Thank you for taking the time to speak with us! I’d love to hear a bit more about you and why you started your business.

When I was growing up I had a hard time socially and often felt alone and misunderstood. But the performing arts were where I thrived, and my theatre teachers were the people who most believed in me and inspired me. Theatre was not only fun and exciting, but a community where I could be myself and be totally accepted. When I got my Masters in theatre education, I never envisioned I would start my own business! I taught drama classes part time for about 13 years while working for other nonprofit organizations. But eventually I reached burnout. I came to realize that I am neurodivergent. While this gives me many gifts like my creativity and empathy, it also makes it hard to function in organizations designed by and for neurotypical people. When the pandemic shut everything down, I found myself presented with an opportunity to shift my career and focus solely on teaching drama.

I called my business Stageworthy Drama because I believe that every young person is worthy and deserves a chance to be involved in theatre. All kids benefit from drama and learn skills far beyond just acting. They learn communication and self-regulation, critical thinking and cooperation - things they will take with them their whole lives regardless of whether they continue with theatre. But my hope is to inspire a lifelong love of the performing arts, whether from on stage, back stage, or in the audience.

Photo of Stageworthy Drama

Can you describe an inspiring moment you’ve had as an educator?

We often play a drama game called “Woosh-Woah-Groovalicious” where we go around the circle and shout out commands, and participants have to respond accordingly. One day someone pointed to a friend and shouted “BANANA!” and the group just went with it. Now the game includes “Banana” where you have to just BE a banana in any way that you choose to interpret it. It was a perfect example of the improv rule of “Yes, And…” where we need to accept whatever our acting partner brings to a scene, and add to it.

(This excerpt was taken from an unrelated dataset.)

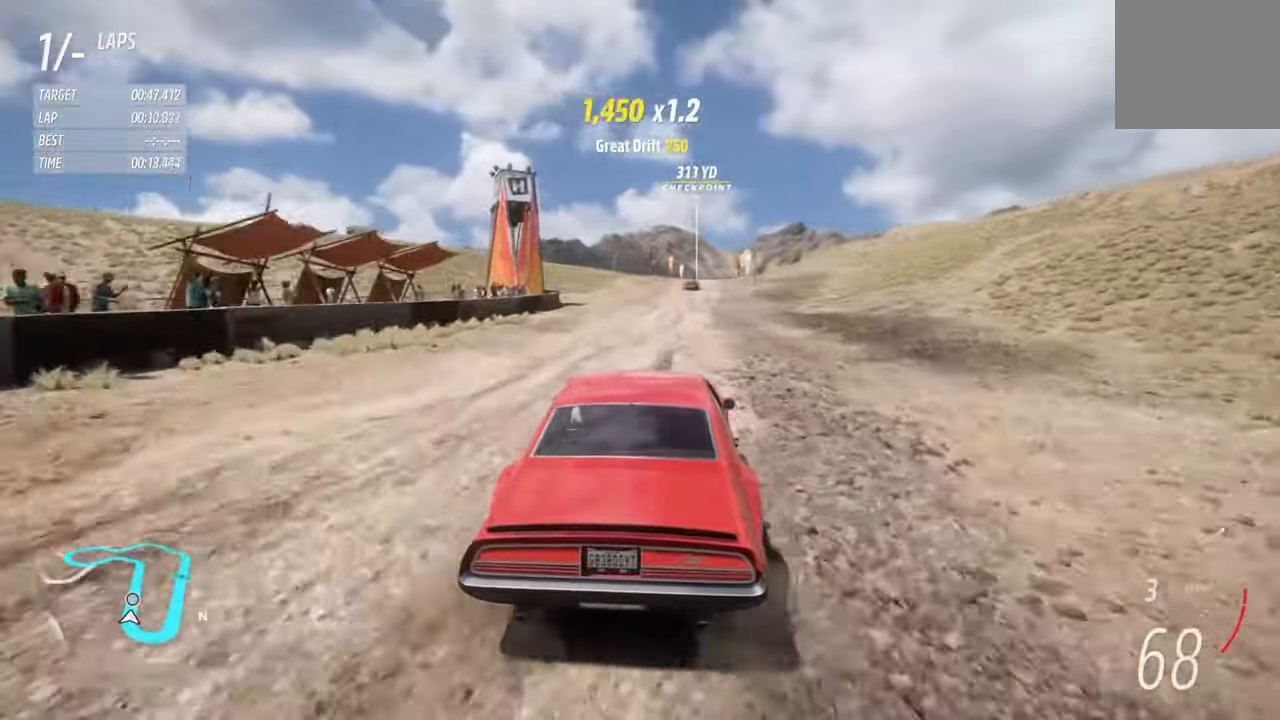
{"buttons": ["R2"], "left_stick": "right", "right_stick": "center", "events": []}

What’s the most rewarding thing about teaching children?

I love seeing them grow in confidence and expression over time, and try their hands at new things, like costumes or props. I also love seeing them creating a welcoming community for each other.

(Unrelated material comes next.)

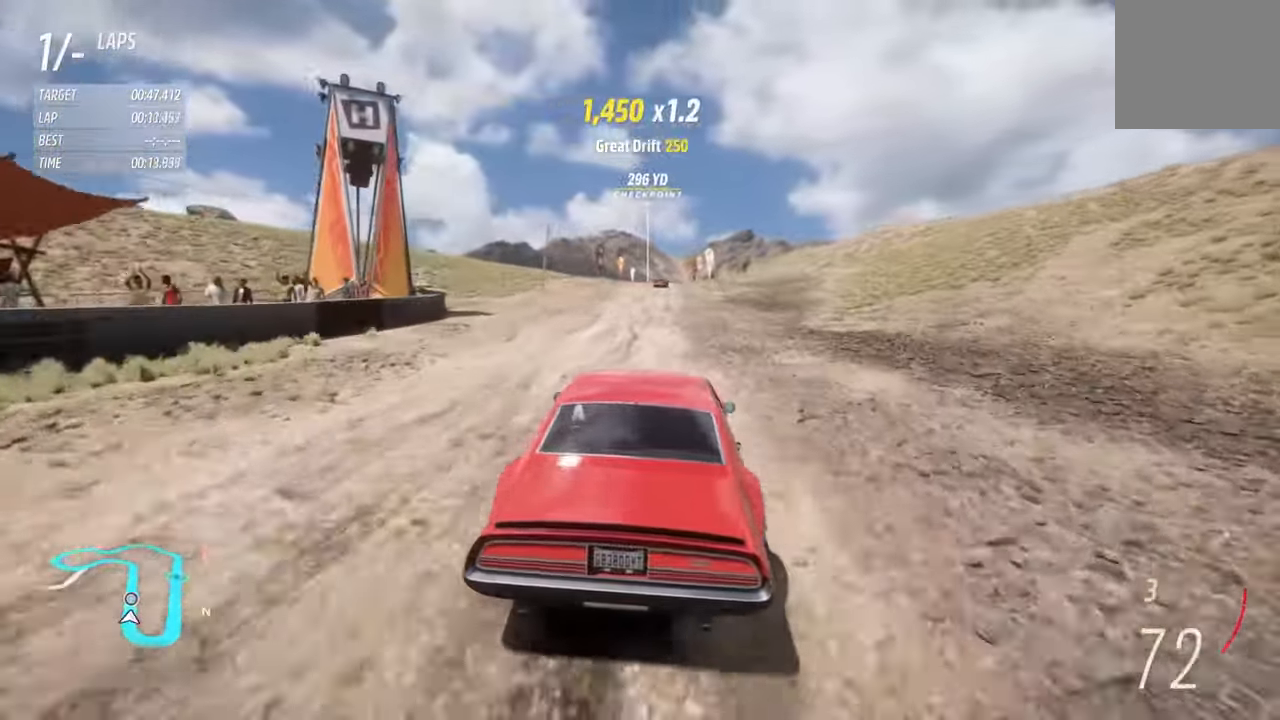
{"buttons": ["R2"], "left_stick": "right", "right_stick": "center", "events": []}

What’s one time a child surprised you and made your day?

I had a new camper this summer who came up and gave me and my counselors surprise hugs throughout the day. It was so sweet, and felt wonderful, especially coming out of a pandemic where we could not touch.

On a similar note, what’s the funniest thing a child has done in your class?

One of my classes drew pictures of the characters in our play. I was playing the villain, and one child drew a wanted poster of me. It was a very funny drawing and looked a lot like me!

Photo of kids theater classes

Why is after school and extracurricular enrichment so important for children?

No grades. It’s ok to make mistakes (mistakes are great!) You meet kids outside your class and grade and build relationships based on a shared interest.

How do you think children can discover their passions when they’re not in school or your programs?

As the song from Zooptopia says, Try Everything!